Canadian Government to Provide “Window” into Decision-Making After Blocking BHP’s Potash Bid
The Canadian Government is set to establish rules with respect to foreign investment within the month after it blocked BHP Billiton of Australia’s $39 billion hostile bid for Saskatchewan’s Potash Corporation, which would have been the biggest takeover this year, on the grounds that it would be bad for Canada.
According to industry Minister Tony Clement, guidelines will come in a statement “in the coming days,” but in the longer term the Canadian government will consider legislation to promote greater openness and transparency around foreign investment.
BHP withdrew the offer on Monday and announced that it has decided to instead spend the money by buying back its own shares and handing money back to its shareholders.
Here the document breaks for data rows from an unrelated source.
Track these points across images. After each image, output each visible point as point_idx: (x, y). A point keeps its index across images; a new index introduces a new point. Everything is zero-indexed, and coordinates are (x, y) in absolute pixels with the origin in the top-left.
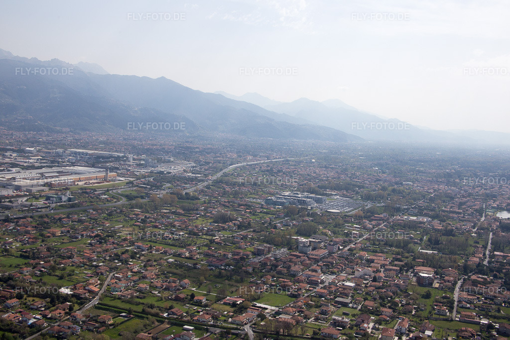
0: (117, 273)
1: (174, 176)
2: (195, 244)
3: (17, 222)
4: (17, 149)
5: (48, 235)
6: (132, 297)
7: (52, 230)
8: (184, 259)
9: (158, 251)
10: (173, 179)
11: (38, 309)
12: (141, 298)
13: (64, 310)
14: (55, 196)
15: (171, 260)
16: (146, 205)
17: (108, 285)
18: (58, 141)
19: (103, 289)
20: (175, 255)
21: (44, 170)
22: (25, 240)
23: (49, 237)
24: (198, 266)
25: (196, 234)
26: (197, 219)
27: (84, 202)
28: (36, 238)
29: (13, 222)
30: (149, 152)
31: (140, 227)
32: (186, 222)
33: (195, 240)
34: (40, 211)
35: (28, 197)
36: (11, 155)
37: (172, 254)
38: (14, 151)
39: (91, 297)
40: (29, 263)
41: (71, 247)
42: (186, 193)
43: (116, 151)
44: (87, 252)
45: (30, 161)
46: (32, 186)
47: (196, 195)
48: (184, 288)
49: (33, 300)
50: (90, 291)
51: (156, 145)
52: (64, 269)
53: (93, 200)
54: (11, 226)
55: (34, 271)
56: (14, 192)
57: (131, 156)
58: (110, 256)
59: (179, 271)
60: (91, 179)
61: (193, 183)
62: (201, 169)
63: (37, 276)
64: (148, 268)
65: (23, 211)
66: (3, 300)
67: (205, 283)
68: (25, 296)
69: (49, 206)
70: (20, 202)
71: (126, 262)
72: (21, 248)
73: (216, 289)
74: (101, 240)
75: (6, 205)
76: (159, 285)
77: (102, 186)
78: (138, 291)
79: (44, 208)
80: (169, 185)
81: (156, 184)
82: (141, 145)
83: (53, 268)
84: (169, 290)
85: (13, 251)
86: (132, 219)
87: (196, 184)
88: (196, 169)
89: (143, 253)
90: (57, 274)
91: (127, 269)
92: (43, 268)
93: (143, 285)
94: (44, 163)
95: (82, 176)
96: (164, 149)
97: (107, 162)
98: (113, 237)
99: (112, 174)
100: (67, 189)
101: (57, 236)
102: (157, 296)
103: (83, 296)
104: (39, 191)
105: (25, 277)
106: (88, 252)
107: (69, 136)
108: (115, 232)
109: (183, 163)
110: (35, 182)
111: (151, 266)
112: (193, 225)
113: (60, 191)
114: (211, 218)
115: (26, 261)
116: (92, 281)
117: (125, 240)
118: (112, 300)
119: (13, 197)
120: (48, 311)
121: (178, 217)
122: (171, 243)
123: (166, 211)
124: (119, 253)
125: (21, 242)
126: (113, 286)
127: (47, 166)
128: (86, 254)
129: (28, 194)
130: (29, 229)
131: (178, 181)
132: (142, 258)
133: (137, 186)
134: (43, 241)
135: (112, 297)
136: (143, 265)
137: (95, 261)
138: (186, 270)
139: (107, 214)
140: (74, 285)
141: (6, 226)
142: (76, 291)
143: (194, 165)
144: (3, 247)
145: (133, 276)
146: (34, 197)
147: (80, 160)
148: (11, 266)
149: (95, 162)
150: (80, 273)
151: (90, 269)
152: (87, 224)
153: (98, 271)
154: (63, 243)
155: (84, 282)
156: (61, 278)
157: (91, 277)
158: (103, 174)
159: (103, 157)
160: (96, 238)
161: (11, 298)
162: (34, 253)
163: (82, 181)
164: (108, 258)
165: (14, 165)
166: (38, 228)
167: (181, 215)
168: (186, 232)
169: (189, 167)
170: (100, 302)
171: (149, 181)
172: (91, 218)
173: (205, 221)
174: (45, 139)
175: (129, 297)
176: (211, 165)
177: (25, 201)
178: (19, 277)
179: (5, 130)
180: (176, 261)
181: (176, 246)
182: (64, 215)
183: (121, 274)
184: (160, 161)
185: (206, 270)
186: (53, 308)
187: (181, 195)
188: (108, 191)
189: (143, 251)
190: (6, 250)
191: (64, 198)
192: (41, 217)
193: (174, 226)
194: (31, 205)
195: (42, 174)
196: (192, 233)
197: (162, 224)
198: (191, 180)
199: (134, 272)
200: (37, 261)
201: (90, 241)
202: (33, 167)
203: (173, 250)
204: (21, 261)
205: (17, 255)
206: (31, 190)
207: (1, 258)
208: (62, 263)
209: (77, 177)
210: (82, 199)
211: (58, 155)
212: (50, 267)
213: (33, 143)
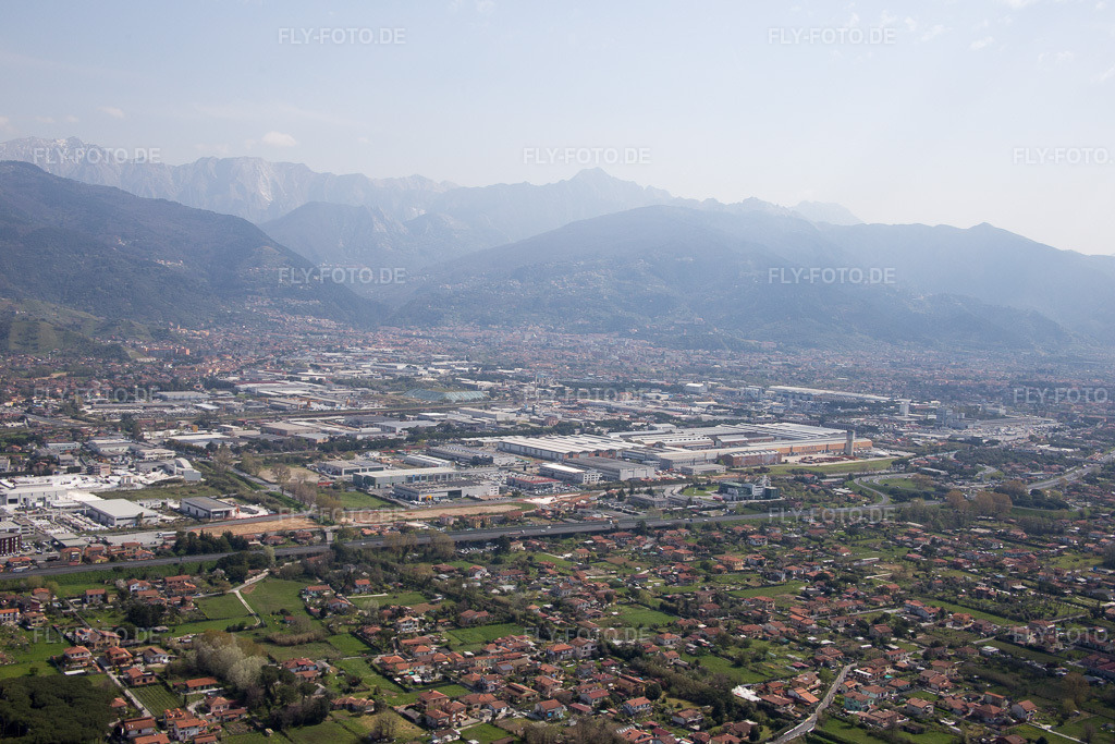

Whether that money would have been better spent in Canadian hands is anybody’s guess.
In withdrawing, CEO Marius Kloppers took the unusual step of outlining all the benefits he said the merger would have meant for all stakeholders, but renewed his company’s commitment to “develop a significant presence in the potash industry in Saskatchewan.”
Under the Canada Investment Act, the minister must assess the impact of any foreign investment on six factors including the impact on economic activity and jobs, innovation and Canada’s competitive stance in world markets. Clement deemed the BHP bid failed three of the six requirements of “net benefit” as outlined in the act. Having decided that the takeover fails the test, Canada must now show that it welcomes foreign investment, and it must establish a clearer set of rules.
“What I’m proposing to do (is) to give the international investment community a little bit more of a window into how these factors are assessed to determine whether it it likely to be of net benefit to Canada,” Clement said on the sidelines of a conference on competitiveness in the Americas.
I look forward to better understanding Ottawa’s decision. Since BHP had given undertakings to keep the headquarters in Saskatoon, I wonder whether the sale would have hurt Canada, or whether it would have been an incentive for further investment from foreign countries. I worry that we have created a deterrent, instead.